If you speak Cantonese, are your parents from Hong Kong rather than mainland China? Because obviously the cultures are very different (although possibly converging more as time goes on). If so, I think there are many things that you could be very proud of from your home culture - and I say that as a westerner raising my child in HK, by choice, since I don’t think the UK has anything to offer the young anymore.
It sounds like any thought of “Chinese culture” will remind you of the pain your parents caused, but they are separate things.
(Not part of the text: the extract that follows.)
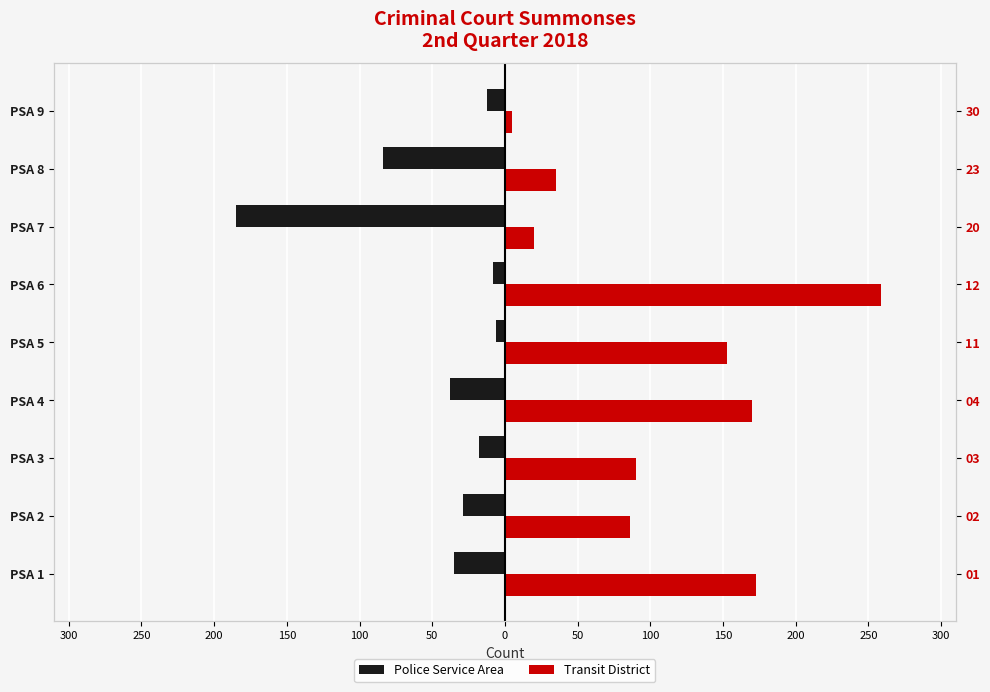

How many groups of bars are there?

9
Their abuse is not a “Chinese tradition” (though I do admit, Chinese parents can be much harder on their kids than westerners, I would imagine because with hundreds of thousands more in the population, everyone has to try harder to get a decent living, so it comes from a place of love, though it seems the opposite and gets taken way too far).
What I can see from living in a culture that is so vastly different from the UK is that the values are still absolutely admirable - for the average person, family is paramount, people are polite and genuinely want to help each other, old people are respected, crime is extremely low, there is no aggression or anger in the way there is in the UK, there is a sense of community - literally, where I live, you could forget your wallet on a table outside (in one of the many community spaces) and it would still be there in the morning, no one would take it.
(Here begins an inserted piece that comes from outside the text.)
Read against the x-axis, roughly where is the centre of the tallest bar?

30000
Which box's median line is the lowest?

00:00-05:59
Clearly there are political issues and massive imbalances of power - but how different is that really from the UK, with the crappy government and the royal family? I saw someone was arrested during the coronation for holding up a blank piece of paper. Not so different then.
I don’t think it is at all unreasonable to give your children fully British names, it will no doubt make their lives much simpler in the UK. But I would hope that you still teach them that they are part of the whole wealth of Chinese history and fable, it is in their blood and they should be proud! Mooncakes, shadow puppets, dragon dances, boat races, mid-Autumn festival, new year, lycee, rich Chinese and Cantonese cuisine, language, art, architecture, textiles, a population that survived a brutal invasion by Japanese forces (again, if HK) - if you can separate your heritage and what you belong to, from your parents’ abuse, you could maybe reclaim it with your children, and be proud of who you are without it causing so much pain?